**The task:** Set out the lines from the line with "STACIE FLINNER" through the end of the records as a numbered list, leaving out blank lines and the pictures.

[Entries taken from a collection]

>>>>>

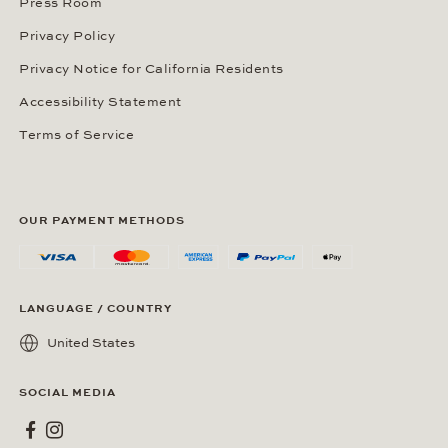
Press Room
Privacy Policy
Privacy Notice for California Residents
Accessibility Statement
Terms of Service
OUR PAYMENT METHODS
LANGUAGE / COUNTRY
United States
SOCIAL MEDIA
Wempe on Facebook
Wempe on Instagram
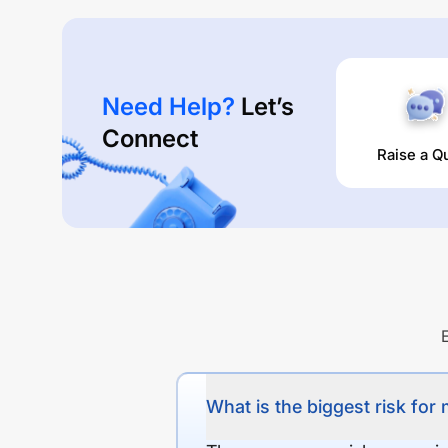
Need Help?
Let’s
Connect
Raise a Q
What is the biggest risk for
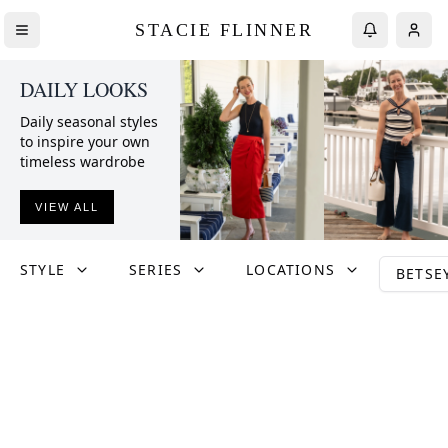
STACIE FLINNER
DAILY LOOKS
Daily seasonal styles
to inspire your own
timeless wardrobe
VIEW ALL
STYLE
SERIES
LOCATIONS
BETSE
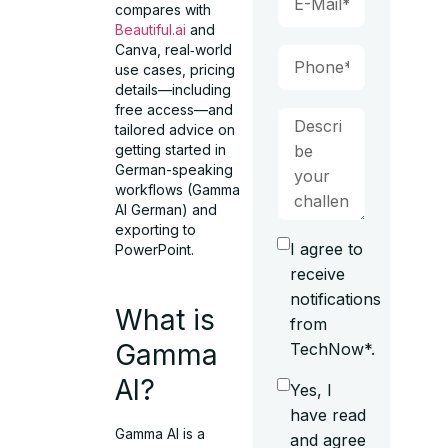
compares with
Beautiful.ai
and
Canva, real‑world
use cases, pricing
details—including
free access—and
tailored advice on
getting started in
German-speaking
workflows (Gamma
AI German) and
exporting to
I agree to
PowerPoint.
receive
notifications
What is
from
Gamma
TechNow*.
AI?
Yes, I
have read
Gamma AI is a
and agree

<<<<<

**Response area:**
1. STACIE FLINNER
2. DAILY LOOKS
3. Daily seasonal styles
4. to inspire your own
5. timeless wardrobe
6. VIEW ALL
7. STYLE
8. SERIES
9. LOCATIONS
10. BETSE
11. compares with
12. Beautiful.ai
13. and
14. Canva, real‑world
15. use cases, pricing
16. details—including
17. free access—and
18. tailored advice on
19. getting started in
20. German-speaking
21. workflows (Gamma
22. AI German) and
23. exporting to
24. I agree to
25. PowerPoint.
26. receive
27. notifications
28. What is
29. from
30. Gamma
31. TechNow*.
32. AI?
33. Yes, I
34. have read
35. Gamma AI is a
36. and agree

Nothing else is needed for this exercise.